This book is a narrative of that period of Roman history between the assassination of Julius Caesar in 44 BC and the death of Augustus and accession of Tiberius in 14 AD. It is an oft-told tale and the author does not specify what audience he has in mind. However, as he inserts elementary explanatory matter into his text (see for example p. 45 on the praetorship), I take it he has the undergraduate and possibly also the general reader in mind.
A number of issues merit separate comment. It is refreshing to discover that, contrary to what many believe, Caesar had no real notion what to do with the republic. On Augustus, too, Alston is good as he demonstrates that the emperor, when necessary, could be as ruthless as the triumvir. We all know that Augustus proceeded in a pragmatic fashion as he inserted himself into the republican system, but Alston demonstrates how precarious, at times, his position could be. We do need to remember, though, that he succeeded; here a comparison with Caligula might be useful. Augustus was circumspect, Caligula extravagant so that one died in his bed, the other was assassinated. Good, too, is Alston’s treatment of the love-affairs of Augustus’ daughter, Julia (pp. 321-325). Too often in this and similar cases, we meet with a magisterial dismissal, such as ‘mere gossip’ from those who have not weighed the evidence or taken account of curial life. But Alston is judicious and, rightly in my view, concludes that there is a basis of fact here. Less successful, perhaps, is his attempt to claim that his predecessors downplayed the violence of these years, although I, at least, would not quarrel with the notion that in the republic the nobility controlled the business of state, while under the empire they did so by one man’s leave. Alston also likes to speak of the upper classes of Rome as forming a network. To me, this wears a somewhat anachronistic air, making the rulers of Rome sound like twenty-first century entrepreneurs or thrusting young academics. The excesses of some of its less skilled practitioners, together with changes in scholarly fashion, mean that prosopography is no longer utilised as much as it once was, but its proper application here would have served to highlight the nexus of relationships which bound the Roman military together. Alston also speaks of distribution of reserves. Perhaps ‘patronage’ might be a more appropriate term?
There are a number of doubtful or simply erroneous statements to be found in this book. Caesarion was not Caesar’s only child (p. 22). A ‘new man’ is not someone ‘without a distinguished heritage of senatorial service’ (p. 45). Alston places the battlefield of Vercellae near Milan but research published as long ago as the 1950s demonstrated that the neighbourhood of Rovigo is more likely (p. 46). Rome’s first civil war was in 83-82 BC and not in 84-81 BC (pp. 50, 136). Sulla did not force Caesar into exile (p. 58). Marian exiles were not restored in 70 BC. This appears to be a confusion with the followers of Lepidus, cos. 78 BC (p. 59).
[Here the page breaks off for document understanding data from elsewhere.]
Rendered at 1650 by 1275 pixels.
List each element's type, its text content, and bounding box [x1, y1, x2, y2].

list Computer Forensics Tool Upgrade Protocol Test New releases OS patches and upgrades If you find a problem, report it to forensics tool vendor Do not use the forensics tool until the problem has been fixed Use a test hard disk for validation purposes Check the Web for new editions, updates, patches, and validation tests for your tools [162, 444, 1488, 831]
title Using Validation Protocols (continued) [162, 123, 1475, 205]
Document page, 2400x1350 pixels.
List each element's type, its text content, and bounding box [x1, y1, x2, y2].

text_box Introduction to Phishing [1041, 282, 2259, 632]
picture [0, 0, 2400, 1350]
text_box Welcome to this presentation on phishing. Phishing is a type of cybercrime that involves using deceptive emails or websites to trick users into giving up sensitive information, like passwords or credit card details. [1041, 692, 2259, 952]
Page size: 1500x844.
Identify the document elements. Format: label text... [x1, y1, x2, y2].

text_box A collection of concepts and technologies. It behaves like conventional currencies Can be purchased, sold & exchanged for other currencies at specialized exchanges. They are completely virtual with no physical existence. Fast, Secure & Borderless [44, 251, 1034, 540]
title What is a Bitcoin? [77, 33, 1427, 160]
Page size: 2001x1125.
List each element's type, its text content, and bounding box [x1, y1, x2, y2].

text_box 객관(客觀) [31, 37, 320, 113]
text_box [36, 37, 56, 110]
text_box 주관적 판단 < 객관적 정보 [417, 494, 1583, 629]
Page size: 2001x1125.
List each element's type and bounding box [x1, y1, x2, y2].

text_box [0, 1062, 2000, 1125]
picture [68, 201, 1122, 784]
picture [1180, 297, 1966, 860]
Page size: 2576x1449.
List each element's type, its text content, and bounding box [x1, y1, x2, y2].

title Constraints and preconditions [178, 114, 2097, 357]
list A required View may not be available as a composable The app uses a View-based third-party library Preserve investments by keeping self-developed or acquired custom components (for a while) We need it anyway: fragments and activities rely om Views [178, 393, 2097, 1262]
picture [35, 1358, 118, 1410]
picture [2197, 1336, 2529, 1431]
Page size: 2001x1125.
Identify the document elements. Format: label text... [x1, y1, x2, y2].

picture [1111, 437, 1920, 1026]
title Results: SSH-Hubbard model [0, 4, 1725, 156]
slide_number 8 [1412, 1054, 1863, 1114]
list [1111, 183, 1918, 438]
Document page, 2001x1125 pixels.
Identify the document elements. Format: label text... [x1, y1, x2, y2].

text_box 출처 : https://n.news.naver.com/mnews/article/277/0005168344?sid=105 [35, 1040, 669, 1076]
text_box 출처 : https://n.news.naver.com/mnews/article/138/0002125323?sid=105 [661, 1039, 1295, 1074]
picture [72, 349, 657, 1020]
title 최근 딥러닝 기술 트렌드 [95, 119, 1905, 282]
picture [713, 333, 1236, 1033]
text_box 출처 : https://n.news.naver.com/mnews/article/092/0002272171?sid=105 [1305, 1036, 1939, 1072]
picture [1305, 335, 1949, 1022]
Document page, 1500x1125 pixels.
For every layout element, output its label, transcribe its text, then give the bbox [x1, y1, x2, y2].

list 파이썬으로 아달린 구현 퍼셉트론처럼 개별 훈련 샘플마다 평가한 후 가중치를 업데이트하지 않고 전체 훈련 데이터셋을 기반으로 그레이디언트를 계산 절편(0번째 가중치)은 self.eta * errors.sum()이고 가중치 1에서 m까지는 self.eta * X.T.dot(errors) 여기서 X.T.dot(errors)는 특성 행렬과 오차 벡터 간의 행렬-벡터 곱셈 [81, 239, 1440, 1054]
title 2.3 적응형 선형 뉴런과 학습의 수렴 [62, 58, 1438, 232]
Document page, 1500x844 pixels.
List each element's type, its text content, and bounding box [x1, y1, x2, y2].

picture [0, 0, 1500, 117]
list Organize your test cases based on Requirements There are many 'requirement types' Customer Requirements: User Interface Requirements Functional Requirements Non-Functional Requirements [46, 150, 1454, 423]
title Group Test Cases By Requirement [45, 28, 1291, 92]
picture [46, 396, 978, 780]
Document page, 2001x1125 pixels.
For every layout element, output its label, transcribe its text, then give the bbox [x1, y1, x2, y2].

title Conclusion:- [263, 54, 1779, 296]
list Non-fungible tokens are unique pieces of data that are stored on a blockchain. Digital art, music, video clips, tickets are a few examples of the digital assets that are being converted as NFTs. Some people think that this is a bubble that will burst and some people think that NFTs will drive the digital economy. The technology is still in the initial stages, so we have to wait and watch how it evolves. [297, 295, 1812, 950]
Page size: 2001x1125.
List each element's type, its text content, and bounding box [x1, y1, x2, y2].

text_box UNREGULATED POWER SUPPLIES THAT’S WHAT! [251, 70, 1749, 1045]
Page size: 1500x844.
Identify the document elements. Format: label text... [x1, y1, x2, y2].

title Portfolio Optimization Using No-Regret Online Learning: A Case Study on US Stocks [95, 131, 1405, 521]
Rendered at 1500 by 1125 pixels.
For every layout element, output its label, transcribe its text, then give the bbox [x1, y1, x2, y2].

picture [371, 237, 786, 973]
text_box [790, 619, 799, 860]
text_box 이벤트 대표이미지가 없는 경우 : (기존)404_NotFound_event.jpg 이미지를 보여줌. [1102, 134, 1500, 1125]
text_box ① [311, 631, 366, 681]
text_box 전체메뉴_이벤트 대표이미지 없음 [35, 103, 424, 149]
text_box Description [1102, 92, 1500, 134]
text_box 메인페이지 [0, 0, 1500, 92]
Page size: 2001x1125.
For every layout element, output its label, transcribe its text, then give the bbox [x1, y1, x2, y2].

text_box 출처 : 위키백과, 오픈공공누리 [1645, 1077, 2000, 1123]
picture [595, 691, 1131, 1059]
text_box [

The Labienus who led the Parthians in 41 BC was not Caesar’s former legate but his son (p. 184). Augustus did not invent the Lusus Troiae (p. 227). Caesar’s first consulship was in 59 BC, not 60 BC (p. 340).
There is not a great deal that is new here. The strength of the book lies elsewhere. If we except the slips I have noted, Alston provides the putative reader with a reliable and also accessible narrative of the period. Leavened with a dry wit (see, for instance, p. 64 on Cicero’s poetry or p. 374, n34 where contemporary politicians, who sleep with their opponents’ wives, are advised to adopt Augustus’ excuse that they were doing it to discover what their husbands were up to), Alston is consistently clear and lively in exposition. Those who are new to the period will be well served.